_To do_: Resume the passage below on the attack against OAuth logins from the point at which it stops. The records that follow the passage are separate from it.

_Selected text_:
########

In brief, a user browsing a Relying Party site selects that they want to login using some Honest Identity Provider. But the attacker intercepts this request and replaces the Honest Identity Provider with one controlled by the attacker.  The response of the Relying Party is then intercepted once more and sent onto the Honest Provider, the attacker also replaces the client id of the Relying Party at the Attackers Id Provider with the client id at the Honest Id Provider (which is public knowledge).  From this point on all traffic is assumed to be sent over https and thus cannot be inspected or altered.  The user authenticates at the Honest Id Provider, and is redirect back to the Relying Party. The Relying Party thinks that the nonce code contained in this redirect was issued by the Attacker’s Id Provider, and so tries to redeem it for an access token at the Attacker’s Id Provider. This leaks the code to the attacker.

A fundamental problem in the authorisation code and implicit modes of the OAuth standard is a lack of reliable information in the redirect in steps 6 and 7… our fix therefore is to include the identity of the Identity Provider in the redirect URI in some form that cannot be influenced by the attacker, e.g. using a new URI parameter.

########

_Data excerpts_:

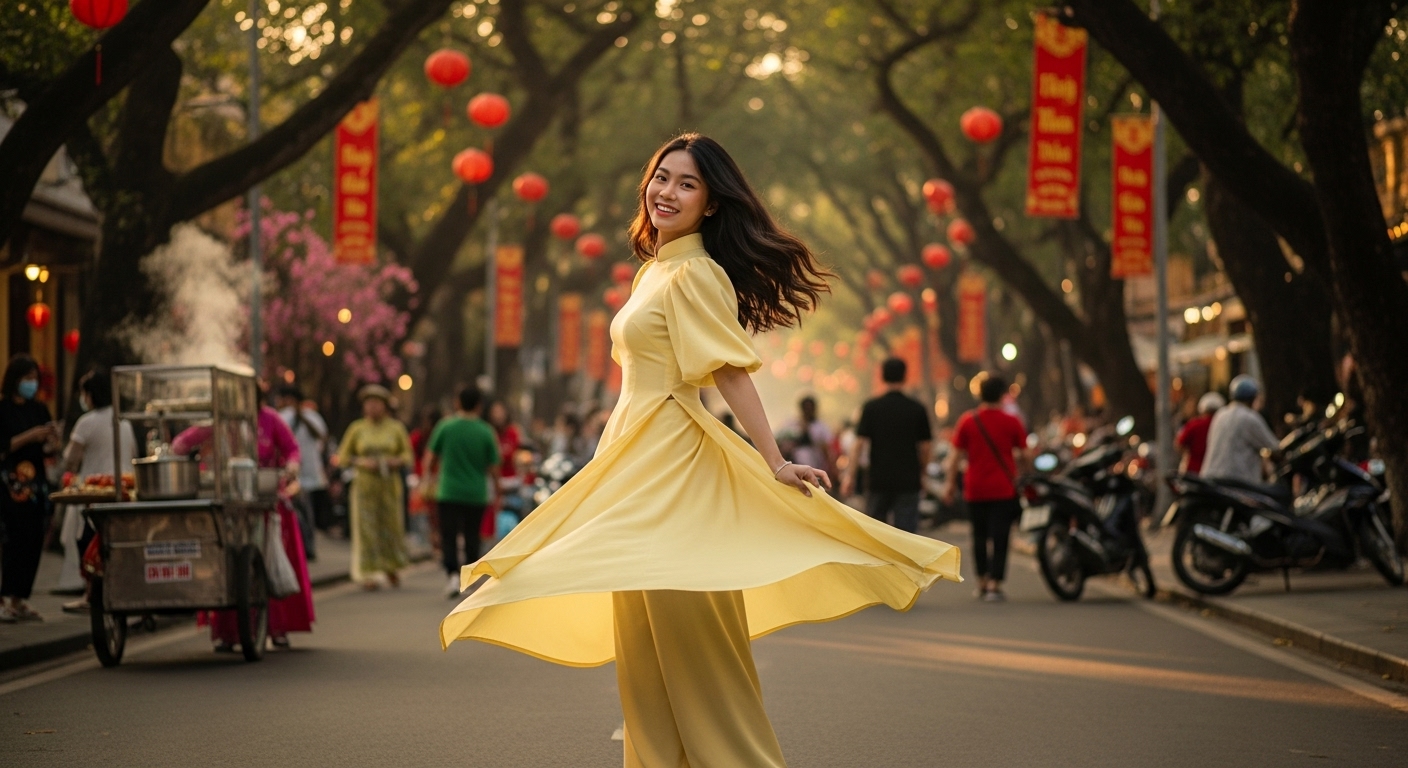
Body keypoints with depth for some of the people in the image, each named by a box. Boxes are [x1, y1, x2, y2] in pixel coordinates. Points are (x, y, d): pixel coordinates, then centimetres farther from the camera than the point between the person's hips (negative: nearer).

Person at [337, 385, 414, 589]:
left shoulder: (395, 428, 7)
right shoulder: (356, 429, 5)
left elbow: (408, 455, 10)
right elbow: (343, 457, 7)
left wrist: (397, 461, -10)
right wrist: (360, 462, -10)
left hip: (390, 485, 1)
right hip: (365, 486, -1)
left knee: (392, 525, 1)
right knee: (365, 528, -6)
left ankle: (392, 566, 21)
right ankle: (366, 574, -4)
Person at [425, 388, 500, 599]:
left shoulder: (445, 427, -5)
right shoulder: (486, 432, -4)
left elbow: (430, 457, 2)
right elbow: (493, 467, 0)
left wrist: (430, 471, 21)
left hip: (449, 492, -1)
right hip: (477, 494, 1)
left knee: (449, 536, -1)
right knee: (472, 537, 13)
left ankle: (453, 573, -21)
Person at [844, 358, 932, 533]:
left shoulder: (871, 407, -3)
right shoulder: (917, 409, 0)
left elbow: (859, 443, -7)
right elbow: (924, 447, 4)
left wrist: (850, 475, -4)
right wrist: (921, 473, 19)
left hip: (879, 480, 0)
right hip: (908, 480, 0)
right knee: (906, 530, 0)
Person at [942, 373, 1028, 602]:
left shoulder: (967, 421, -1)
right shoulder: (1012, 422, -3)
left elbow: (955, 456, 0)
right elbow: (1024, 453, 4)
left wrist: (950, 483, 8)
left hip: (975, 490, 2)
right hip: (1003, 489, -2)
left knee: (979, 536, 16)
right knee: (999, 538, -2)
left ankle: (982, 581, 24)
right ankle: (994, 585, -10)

########

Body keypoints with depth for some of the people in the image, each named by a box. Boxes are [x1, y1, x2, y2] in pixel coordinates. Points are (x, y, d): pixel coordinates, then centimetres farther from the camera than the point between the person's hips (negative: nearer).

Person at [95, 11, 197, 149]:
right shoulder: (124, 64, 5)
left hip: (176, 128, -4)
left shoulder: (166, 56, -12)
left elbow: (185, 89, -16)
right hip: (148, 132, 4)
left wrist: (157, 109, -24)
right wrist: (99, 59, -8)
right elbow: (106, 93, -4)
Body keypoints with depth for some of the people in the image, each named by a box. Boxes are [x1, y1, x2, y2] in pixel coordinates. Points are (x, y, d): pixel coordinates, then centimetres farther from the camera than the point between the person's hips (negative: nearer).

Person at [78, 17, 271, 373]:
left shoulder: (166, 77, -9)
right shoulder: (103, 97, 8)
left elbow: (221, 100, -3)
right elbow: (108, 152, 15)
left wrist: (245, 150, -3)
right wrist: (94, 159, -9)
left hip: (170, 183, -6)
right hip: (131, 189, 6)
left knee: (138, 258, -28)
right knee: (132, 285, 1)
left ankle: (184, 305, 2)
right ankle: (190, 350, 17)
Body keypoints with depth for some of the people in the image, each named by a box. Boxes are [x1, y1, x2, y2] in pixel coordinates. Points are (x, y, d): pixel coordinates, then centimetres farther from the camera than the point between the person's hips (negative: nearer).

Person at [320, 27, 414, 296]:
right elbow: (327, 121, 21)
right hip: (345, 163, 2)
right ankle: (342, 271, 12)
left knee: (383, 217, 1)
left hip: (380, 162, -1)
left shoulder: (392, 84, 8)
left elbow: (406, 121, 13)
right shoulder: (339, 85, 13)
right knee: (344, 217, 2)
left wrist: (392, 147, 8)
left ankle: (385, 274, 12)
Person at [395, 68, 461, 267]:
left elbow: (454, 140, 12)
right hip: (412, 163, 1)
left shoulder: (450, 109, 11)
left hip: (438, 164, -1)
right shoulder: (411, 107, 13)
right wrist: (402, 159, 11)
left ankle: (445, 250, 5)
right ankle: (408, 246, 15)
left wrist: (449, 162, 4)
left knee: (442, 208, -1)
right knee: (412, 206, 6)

########

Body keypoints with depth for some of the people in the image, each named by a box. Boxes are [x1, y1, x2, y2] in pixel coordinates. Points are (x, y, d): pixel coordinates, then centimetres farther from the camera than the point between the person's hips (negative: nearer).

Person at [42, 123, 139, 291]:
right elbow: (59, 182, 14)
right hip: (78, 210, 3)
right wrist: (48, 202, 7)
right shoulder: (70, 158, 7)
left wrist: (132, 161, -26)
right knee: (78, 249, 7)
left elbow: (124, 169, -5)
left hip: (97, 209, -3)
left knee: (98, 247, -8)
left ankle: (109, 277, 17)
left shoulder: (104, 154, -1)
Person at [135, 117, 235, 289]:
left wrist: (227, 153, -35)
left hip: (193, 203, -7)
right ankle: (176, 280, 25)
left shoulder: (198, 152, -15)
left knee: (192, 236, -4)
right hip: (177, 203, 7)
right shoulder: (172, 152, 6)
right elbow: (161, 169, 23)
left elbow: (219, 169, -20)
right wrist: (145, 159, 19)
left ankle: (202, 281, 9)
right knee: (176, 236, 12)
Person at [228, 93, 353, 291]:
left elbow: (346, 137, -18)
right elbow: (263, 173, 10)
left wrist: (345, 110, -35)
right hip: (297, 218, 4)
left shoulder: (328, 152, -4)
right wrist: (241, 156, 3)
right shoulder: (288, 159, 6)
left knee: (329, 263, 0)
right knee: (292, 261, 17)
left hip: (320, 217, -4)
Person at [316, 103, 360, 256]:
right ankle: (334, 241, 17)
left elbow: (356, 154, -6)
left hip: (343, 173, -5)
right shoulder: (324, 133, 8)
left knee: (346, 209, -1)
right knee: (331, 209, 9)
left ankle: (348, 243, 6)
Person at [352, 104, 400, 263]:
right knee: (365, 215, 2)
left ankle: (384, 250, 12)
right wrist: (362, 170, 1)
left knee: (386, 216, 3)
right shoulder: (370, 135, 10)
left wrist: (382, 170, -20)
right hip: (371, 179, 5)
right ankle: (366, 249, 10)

########

_Exercise output_:
State leak

The state leak attack enables an attacker to force a browser to be logged under the attacker’s name at a Relying Party, or force a Relying Party to use a resource of the attacker instead of a resource of the user. It enables what is often called session swapping, or login CSRF. It works by making the final redirect destination be a link to an attacker’s website, which will contain Referer headers with the full URI of the page the user was redirected to, including OAuth state and code. Authorization codes are single use, but state is not.

We suggest to limit state to a single use and to use the recently introduced referrer policies to avoid leakage of the state (or code) to the attacker… Our OAuth model includes this fix (such that only the origin is permitted in the Referer header for links on web pages of RPs/IdPs) and our security proof shows its effectiveness.

Naive Relying Party session integrity attack

This attack also breaks the session integrity property. The attacker starts a session with an Honest Identity Provider and obtains a code or token for his or her own account. When a user wants to login to a RelyingParty using the attacker’s identity provider (perhaps substituted as before), they are sent back to the callback URL of the honest identity provider at the Relying Party, but using the attackers own (previously obtained) credentials.

The fix is always to use explicit user intention tracking.

(In other words, don’t just rely on the particular callback URL that gets invoked, but instead keep track of which one you are expecting to be used).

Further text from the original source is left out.